**Activity:**
Copy out the lines of the records below, and only those lines, from the one with "terroríficos. Dentro de" through the one with "plantación, buscando ésta", exactly as they appear.

Saved data entries
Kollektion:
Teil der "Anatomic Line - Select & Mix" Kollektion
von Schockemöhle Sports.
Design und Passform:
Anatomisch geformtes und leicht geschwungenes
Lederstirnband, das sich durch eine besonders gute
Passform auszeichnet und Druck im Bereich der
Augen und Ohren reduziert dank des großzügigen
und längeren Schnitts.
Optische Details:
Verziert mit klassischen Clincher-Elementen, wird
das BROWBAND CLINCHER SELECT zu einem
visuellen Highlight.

...

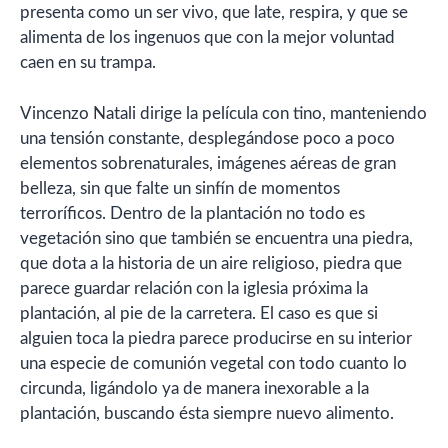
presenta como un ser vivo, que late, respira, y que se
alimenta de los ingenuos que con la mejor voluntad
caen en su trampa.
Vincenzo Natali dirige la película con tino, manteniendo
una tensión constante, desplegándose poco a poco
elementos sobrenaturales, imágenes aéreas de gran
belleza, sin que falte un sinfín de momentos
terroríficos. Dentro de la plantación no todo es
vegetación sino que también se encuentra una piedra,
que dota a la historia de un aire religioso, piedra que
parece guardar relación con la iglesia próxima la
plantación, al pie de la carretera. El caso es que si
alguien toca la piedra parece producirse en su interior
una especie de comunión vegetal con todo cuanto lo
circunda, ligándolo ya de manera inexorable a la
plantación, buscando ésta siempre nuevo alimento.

**Result for this task:**
terroríficos. Dentro de la plantación no todo es
vegetación sino que también se encuentra una piedra,
que dota a la historia de un aire religioso, piedra que
parece guardar relación con la iglesia próxima la
plantación, al pie de la carretera. El caso es que si
alguien toca la piedra parece producirse en su interior
una especie de comunión vegetal con todo cuanto lo
circunda, ligándolo ya de manera inexorable a la
plantación, buscando ésta siempre nuevo alimento.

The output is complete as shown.